Domain 1: Eat a low Glycaemic Load (GL) diet

by Emeritus Professor Dr Robert Lustig

Keeping blood glucose levels in the low-normal range is reflected by a low glycosylated haemoglobin (HbA1C). A low HbA1c is usually a proxy for improved insulin sensitivity, which is associated with reduced risk for dementia in several studies. Type 2 diabetes, the net result of losing blood sugar control, almost doubles risk for dementia. Diabetes is also associated with more rapid brain shrinkage. Even people in the upper normal range of blood glucose have increased brain atrophy, impaired cognition and increased risk of dementia. 

Of higher important that the of glucose control is the loss of insulin control. Back in 2004, researchers at Columbia University stated that people with high insulin levels – the principal hallmark of metabolic dysfunction – were twice as likely to develop dementia as those with healthy levels. Moreover, those with the highest insulin levels had the worst memories. The same year, an Italian study also established a link between heightened insulin levels and declining mental function.. Similarly, a Puerto Rican study found that people who consumed the large amounts of sugar doubled their risk of suffering poor cognitive function, whilst another US study discovered a strong correlation between blood sugar level and memory loss. Two studies – one in Ireland and the other in the United States –established a link between high dietary glycemic load (GL) and cognitive decline. Indeed, both of these reports suggested that high GL is even more predictive of the pathological changes associated with Alzheimer’s than either high carb or high sugar intake. A high GL diet is also associated with more amyloid plaque and cognitive decline, especially in those with the ApoE4 gene. A long-term study found evidence that this sort of shrinkage is more common among people with high blood glucose levels, even when those levels are still within what are considered ‘normal’ (i.e. non-diabetic) limits. This cognitive decline starts young. Cognitive decline in overweight children is associated with a high GL diet and adolescents with metabolic dysfunction driven by a high GL diet have been shown to have shrinkage of the hippocampal area of the brain, as well as other structural changes and cognitive deficits .

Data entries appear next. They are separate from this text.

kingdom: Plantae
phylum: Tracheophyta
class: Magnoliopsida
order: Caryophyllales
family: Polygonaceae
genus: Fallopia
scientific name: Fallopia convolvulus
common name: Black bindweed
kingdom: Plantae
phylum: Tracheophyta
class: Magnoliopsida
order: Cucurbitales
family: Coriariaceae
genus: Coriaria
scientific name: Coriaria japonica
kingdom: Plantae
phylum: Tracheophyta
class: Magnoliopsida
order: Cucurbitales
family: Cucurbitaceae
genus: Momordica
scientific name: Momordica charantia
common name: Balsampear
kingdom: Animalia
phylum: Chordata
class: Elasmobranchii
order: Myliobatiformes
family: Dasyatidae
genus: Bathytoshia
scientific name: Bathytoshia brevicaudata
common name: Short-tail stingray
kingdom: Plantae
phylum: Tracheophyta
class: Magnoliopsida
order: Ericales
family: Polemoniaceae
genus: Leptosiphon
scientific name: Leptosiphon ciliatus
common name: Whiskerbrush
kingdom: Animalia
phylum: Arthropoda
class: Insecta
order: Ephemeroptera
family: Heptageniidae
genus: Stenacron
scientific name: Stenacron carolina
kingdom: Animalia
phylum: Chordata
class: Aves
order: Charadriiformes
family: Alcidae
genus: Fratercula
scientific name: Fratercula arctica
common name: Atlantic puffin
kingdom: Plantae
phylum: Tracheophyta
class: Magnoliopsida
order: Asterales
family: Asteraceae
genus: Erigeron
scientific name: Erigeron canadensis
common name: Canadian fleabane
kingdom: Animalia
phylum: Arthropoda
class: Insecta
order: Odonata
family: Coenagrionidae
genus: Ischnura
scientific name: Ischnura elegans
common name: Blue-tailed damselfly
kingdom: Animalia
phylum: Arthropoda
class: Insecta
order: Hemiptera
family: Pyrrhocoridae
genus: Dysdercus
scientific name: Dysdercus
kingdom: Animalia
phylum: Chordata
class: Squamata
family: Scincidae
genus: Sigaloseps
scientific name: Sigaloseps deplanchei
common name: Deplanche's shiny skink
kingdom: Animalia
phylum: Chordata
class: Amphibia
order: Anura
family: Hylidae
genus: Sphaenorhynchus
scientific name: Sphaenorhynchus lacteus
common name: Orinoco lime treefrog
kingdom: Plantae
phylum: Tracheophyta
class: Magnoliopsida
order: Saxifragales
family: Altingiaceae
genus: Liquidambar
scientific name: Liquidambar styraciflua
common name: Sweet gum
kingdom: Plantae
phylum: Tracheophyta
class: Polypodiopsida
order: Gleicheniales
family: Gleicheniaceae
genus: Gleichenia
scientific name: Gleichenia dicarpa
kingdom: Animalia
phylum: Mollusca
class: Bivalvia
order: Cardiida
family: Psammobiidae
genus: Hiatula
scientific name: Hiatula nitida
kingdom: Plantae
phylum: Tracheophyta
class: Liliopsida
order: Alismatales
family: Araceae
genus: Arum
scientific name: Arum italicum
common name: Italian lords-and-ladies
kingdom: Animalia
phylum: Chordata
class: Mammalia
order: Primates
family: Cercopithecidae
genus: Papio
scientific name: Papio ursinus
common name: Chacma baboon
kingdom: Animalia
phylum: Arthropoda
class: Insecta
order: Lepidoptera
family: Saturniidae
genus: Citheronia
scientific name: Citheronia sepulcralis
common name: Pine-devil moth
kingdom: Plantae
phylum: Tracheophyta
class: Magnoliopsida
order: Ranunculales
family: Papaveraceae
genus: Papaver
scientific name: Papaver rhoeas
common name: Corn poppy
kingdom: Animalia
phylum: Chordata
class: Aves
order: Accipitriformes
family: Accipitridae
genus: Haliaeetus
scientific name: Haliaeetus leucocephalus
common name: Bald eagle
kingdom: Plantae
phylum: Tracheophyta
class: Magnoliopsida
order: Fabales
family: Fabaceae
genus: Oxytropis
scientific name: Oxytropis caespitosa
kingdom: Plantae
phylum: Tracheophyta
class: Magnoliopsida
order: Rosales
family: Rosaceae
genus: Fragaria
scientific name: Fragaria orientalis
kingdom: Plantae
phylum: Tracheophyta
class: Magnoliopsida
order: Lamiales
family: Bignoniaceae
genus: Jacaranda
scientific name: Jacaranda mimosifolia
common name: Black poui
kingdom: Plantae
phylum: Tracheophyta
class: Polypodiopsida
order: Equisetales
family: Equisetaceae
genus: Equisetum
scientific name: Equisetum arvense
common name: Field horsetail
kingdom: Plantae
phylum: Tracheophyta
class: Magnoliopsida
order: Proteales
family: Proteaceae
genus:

Practical Steps for Reducing Risk of Cognitive Decline

In practical terms this means:

  • avoiding sugar as much as possible, and consume wholegrains because the fibre in these foods helps ‘slow release’ the sugars.
  • Eating white bread is associated with a poorer cognitive test performance, whereas high fibre bread is associated with better performance, so always choose wholegrain varieties of bread and pasta .
  • Eating carbohydrate foods with protein, for example brown rice with fish, or porridge oats with seeds, or fruit with nuts, as this helps to reduce the glycaemic load (GL) of a meal.
  • Choose fruits that are low GL, such as berries, cherries and plums and consume grapes, raisins and bananas sparingly, as these are high GL.
  • Aim to base your meals and snacks around a wide array of vegetables and fruits, lean meats, oily fish, wholegrains, nuts, seeds, beans and pulses. A study in Finland and Sweden compared those with a healthy versus unhealthy diet, including the above criteria, in mid-life for future risk of developing Alzheimer’s disease and dementia 14 years later. Results showed that those who had the healthiest diets had an 88% decreased risk of developing dementia, and a 92% reduced risk of developing Alzheimer’s disease specifically.

“Those who ate the healthiest diet had an 88% decreased risk of developing dementia and a 92% decreased risk of developing Alzheimer’s disease.”